Many of us begin the new year resolved to make changes to improve our lives and help others. We might vow to eat better, get more exercise, spend more time with our kids and volunteer to help neighbors in need.
These are all wonderful goals. But I’d like to suggest another resolution that can literally save lives: Please register to be an organ donor, like West Valley High School senior Fritz Weresch did.
Fritz’s impact and legacy is still on my mind. This impressive young man died at age 18 of natural causes, and as the father of three children myself, my heart aches on behalf of his parents, Eileen and Wes.
Fritz was described as “compassionate” and a “free spirit” by those who knew and loved him. He befriended those who needed a friend, traveled widely, connected to his German roots and spoke the language. He was a marching band tuba player extraordinaire, an eclectic fashionista and by all accounts, he had a wonderful life and deep connections with people during his short time on Earth.

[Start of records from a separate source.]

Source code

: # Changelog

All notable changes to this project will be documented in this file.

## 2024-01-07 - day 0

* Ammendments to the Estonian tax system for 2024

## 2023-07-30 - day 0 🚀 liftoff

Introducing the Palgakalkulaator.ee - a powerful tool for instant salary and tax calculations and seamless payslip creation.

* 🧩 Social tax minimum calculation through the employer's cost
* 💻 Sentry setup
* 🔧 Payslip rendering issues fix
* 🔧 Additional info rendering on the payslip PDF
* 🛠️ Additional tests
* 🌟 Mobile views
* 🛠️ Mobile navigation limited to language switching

When Fritz and a friend got their driver’s licenses, they registered to be organ donors. To Fritz, it made sense to help others with life-saving organs after death. To his family, the decision to register made perfect sense and it was in keeping with his character.
Fritz’s generosity of spirit was evident from the beautiful tributes and descriptions of him following his death in early December. On his final journey to the operating room to donate his organs, hundreds of people — many of them classmates — lined the hospital hallways during the “honor walk” for Fritz to say goodbye.
Before the honor walk began, his mother announced that the day was about Fritz’s decision to donate his organs.
In media interviews, Eileen spoke about Fritz with joy and happiness, even describing herself as lucky. “I feel lucky because I had Fritz. I feel lucky because he died in such a way that he could give his gift.”
Fritz was able to donate his lungs and heart, saving the lives of two people on the transplant waiting list. While recipients will be forever grateful, we know that their hopes and joys do not ease the family’s grief.
These gifts are precious and rare. More than 1,600 people in Washington are waiting for a lifesaving organ transplant, and more than 106,000 people are waiting nationwide. Every day, 22 people die on the waiting list.
Fritz’s family shared that he was known for his ability to facilitate meaningful connections between other people.
“Much has been made of Fritz’s decision to become an organ donor and the joy this brings,” his family said. “It was his gift to the world. Freely given. And his legacy lives on.”
Like Fritz, you can make a meaningful connection to others by registering to be an organ donor. Your generosity can save lives and leave a legacy, as Fritz did.